# Question on shooting a duck roost.



## Flint Hunter (Dec 3, 2004)

We have approximately a 5 acre duck pond on our property.  It is located in the middle of a 50 acre peanut field.  The pond is surrounded by a 10-15 yard thick ring of oak trees.   Wood duck are coming into the pond in huge numbers and are using as a roost site.  What is the best way to shoot this roost site.  Is it to try to surround the pond and sneak in early morning before they fly-off, or to hunt it as they fly in at night.  My concern at night is that we may not be able to find the duck we down without a dog.  Any suggestions?


----------



## Shaun (Dec 3, 2004)

Just be sure that you know that legal shooting hours for waterfowl end at sunset. Woodducks hardly ever come into a roost pond during legal shooting hours. Hope that this helps.


----------



## Big A (Dec 3, 2004)

best thing to do is to sneak in really really really quietly and catch them coming off the pond. This is how I hunt my woodducks.


----------



## bigunga1 (Dec 3, 2004)

the only LEGAL way to hunt this pond is to get on the upwind side of it on a cloudy morning....

the usually take off into the wind "unless spooked" and they will leave BEFORE LEGAL shooting time on a clear day...
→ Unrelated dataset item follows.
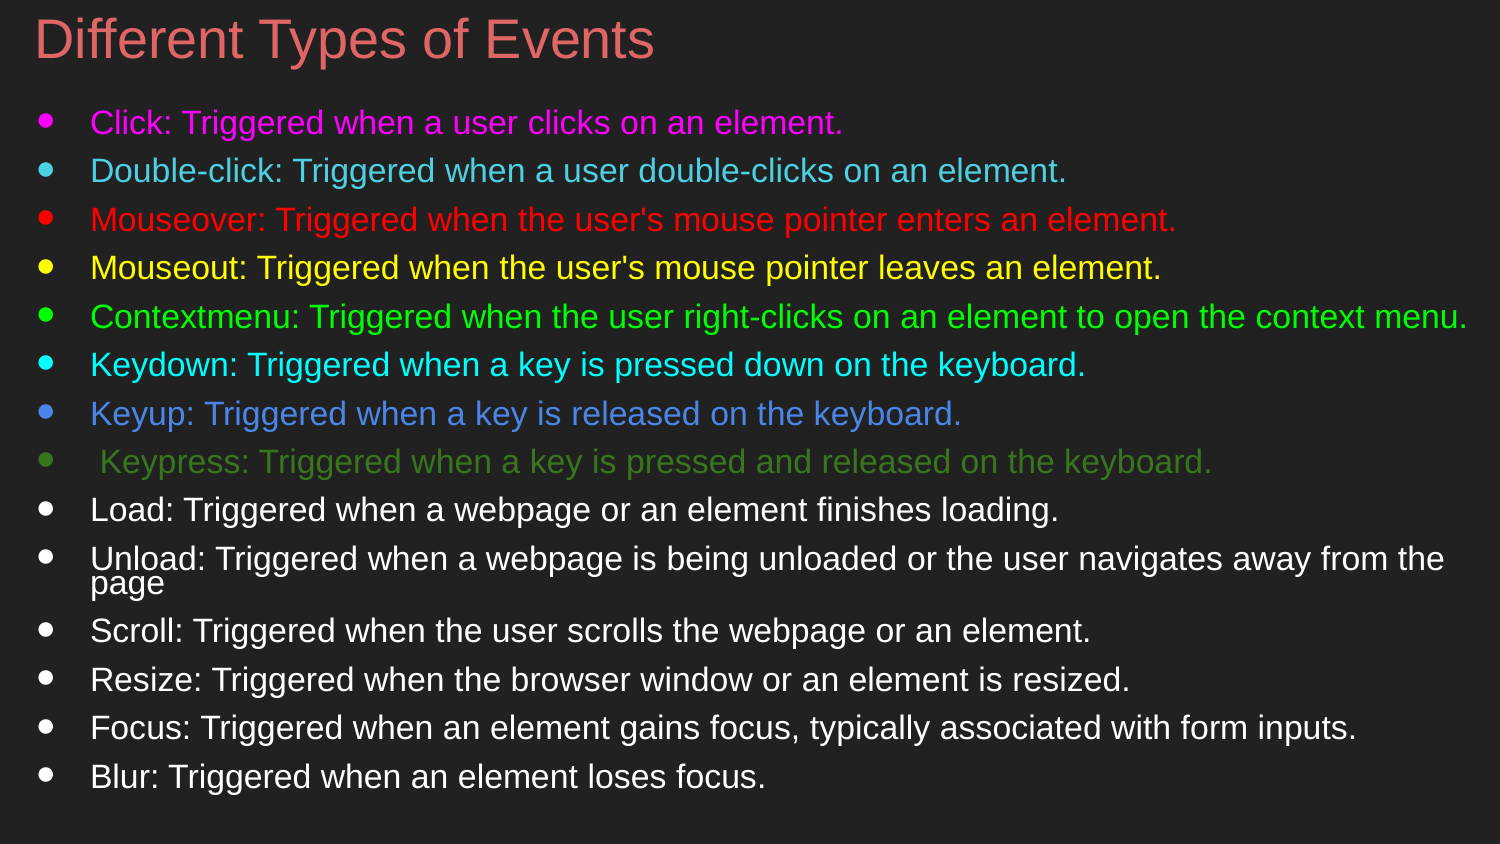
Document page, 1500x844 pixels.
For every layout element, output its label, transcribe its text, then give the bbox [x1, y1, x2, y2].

subtitle Click: Triggered when a user clicks on an element. Double-click: Triggered when a user double-clicks on an element. Mouseover: Triggered when the user's mouse pointer enters an element. Mouseout: Triggered when the user's mouse pointer leaves an element. Contextmenu: Triggered when the user right-clicks on an element to open the context menu. Keydown: Triggered when a key is pressed down on the keyboard. Keyup: Triggered when a key is released on the keyboard. Keypress: Triggered when a key is pressed and released on the keyboard. Load: Triggered when a webpage or an element finishes loading. Unload: Triggered when a webpage is being unloaded or the user navigates away from the page Scroll: Triggered when the user scrolls the webpage or an element. Resize: Triggered when the browser window or an element is resized. Focus: Triggered when an element gains focus, typically associated with form inputs. Blur: Triggered when an element loses focus. [0, 59, 1500, 811]
title Different Types of Events [19, 0, 1418, 59]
if you need further assistance or company please let us know...

you could go out around 8 am and wait for them to come back from feeding.... some , but not all will come back during the morning... 

good luck...


----------



## NO LIMIT (Dec 3, 2004)

soona s you shoot one time in the morning they are all gonna clear the pond!

go in their one afternoon and bust em!


----------



## bossgobbler (Dec 3, 2004)

If you want to hunt the pond legally, then you have three options:
                   A.  Shoot them in the morning as they come out.  It is true that you run the risk of all of them leaving after the first shot, but you should have some fast and furious shooting for a few minutes.

                    B.  Shoot them coming back in later in the morning.

                     C.  Shoot them in the evening--remembering that shooting hours are over at sunset.  You won't get many woodducks in early but there may be some.

If you want to shoot them in the afternoon after hours, then remember that you were warned that this is illegal.  

Best thing is to be there when they leave and then wait for some of them to come back.  

bossgobbler


----------



## Flint Hunter (Dec 3, 2004)

Thanks guys!  Great advice.  I want everything to be legal.


----------



## UWGduck (Dec 7, 2004)

bigunga1 said:
			
		

> the only LEGAL way to hunt this pond is to get on the upwind side of it on a cloudy morning....
> 
> the usually take off into the wind "unless spooked" and they will leave BEFORE LEGAL shooting time on a clear day...
> 
> ...



Couldnt had said it better myself


----------



## duck-n-deer (Dec 8, 2004)

Another option that wasn't mentioned........evening hunt on a rainy day. We have had some luck on roost ponds with this method. We get in the pond a few hours before sunset and the bad weather tends to bring them in early, make sure you know the sunset time for your area and i would stop shooting 5 min. early just to make sure.


----------